News / Africa

    US Government Urged to Maintain Global Health Spending

    A patient with tuberculosis sits on a bed in 'Tuberculosis Village,' a separate health facility at a clinic run by the medical charity Doctors Without Borders, in the town of Nasir in southeastern Sudan. Along with malaria, tuberculosis is one of the lead
    A patient with tuberculosis sits on a bed in 'Tuberculosis Village,' a separate health facility at a clinic run by the medical charity Doctors Without Borders, in the town of Nasir in southeastern Sudan. Along with malaria, tuberculosis is one of the lead
    Joe DeCapua

    Health-related groups are warning deep cuts in the U.S. federal budget could reverse progress made on many diseases, including HIV/AIDS, tuberculosis and malaria.

    The Global Health Technologies Coalition – made up of 40 groups – has released a new report outlining its concerns. The report is being presented to members of congress and the Obama administration. The two are wrangling over spending cuts made more complicated by election year politics.

    Spending paid off

    “When it comes to global public health we’re really in an era of unprecedented scientific breakthroughs. We’ve seen some incredible progress that’s been made over the past few years…that has the potential to really transform the way that we approach some of the greatest global health challenges. And part of that has been leadership by the U.S. government,” said Kaitlin Christianson, coalition director.

    There has been bipartisan support for global health programs.

    “We think it’s in important that even in these constrained budgetary times U.S. policymakers not lose sight of that commitment and that goal of saving lives around the world,” said. Christianson, who described any cuts to the programs as an “incredible loss.”

    The coalition director praised the proposed Obama budget for its continued support for the Global Fund to Fight AIDS, Tuberculosis and Malaria, as well as the GAVI Alliance, which is a public/private partnership concentrating on child immunizations.

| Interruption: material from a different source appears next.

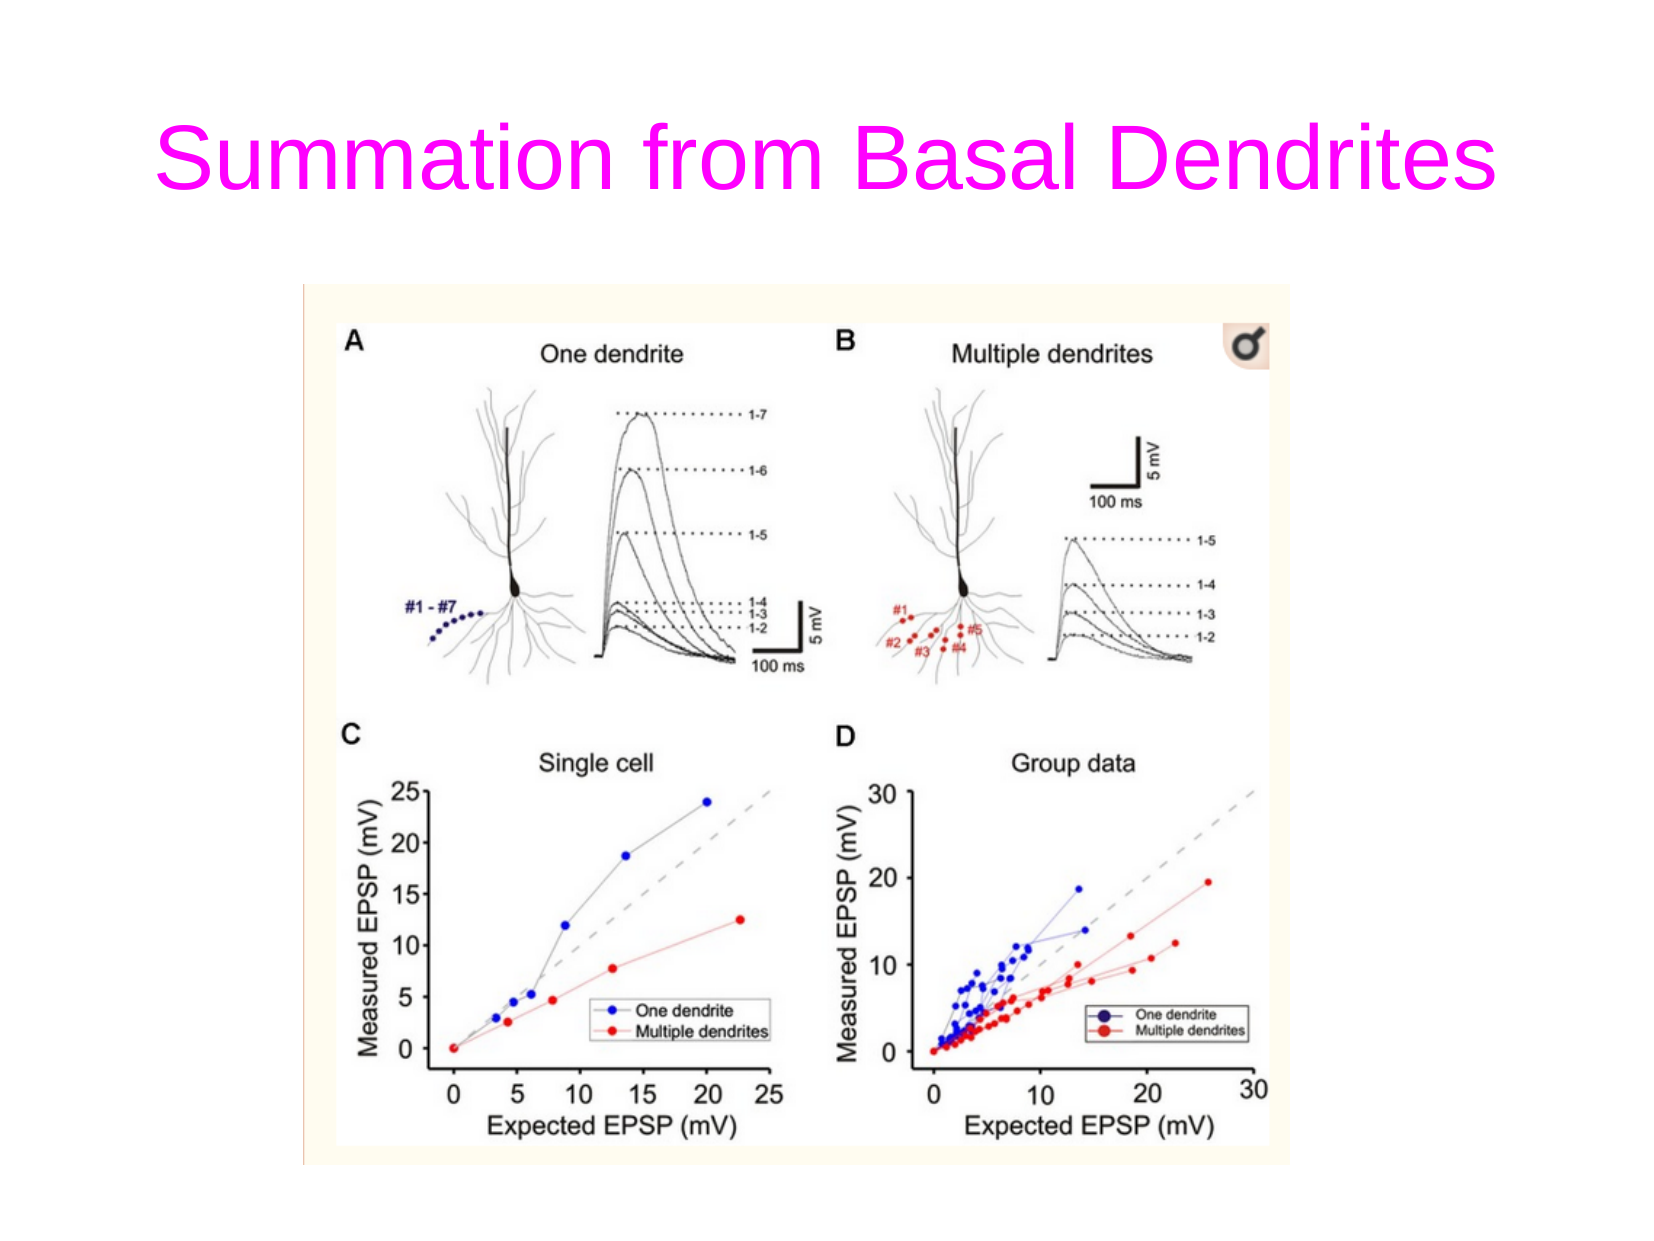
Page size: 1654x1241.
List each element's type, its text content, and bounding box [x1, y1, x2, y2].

text_box Summation from Basal Dendrites [82, 49, 1571, 257]
picture [303, 284, 1291, 1166]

    “However, there are some cuts that have been made to other programs, including programming for neglected tropical diseases…malaria and AIDS that are concerning. So our hope is that congress will restore funding for those programs.

    Technology’s role

    Christianson said many of the health gains could not have been made without advances in technology.

    “The Global Health Technologies Coalition is looking at ways in which we can advance the development of new vaccines…new diagnostics…new drugs and other biomedical technologies that will combat global health diseases…. And for many of the diseases that exist there are not sufficient interventions,” she said.

    Christianson said taxpayers are benefitting from global health spending because many American companies and universities are involved. Also, she said opinion polls show that most Americans support such programs.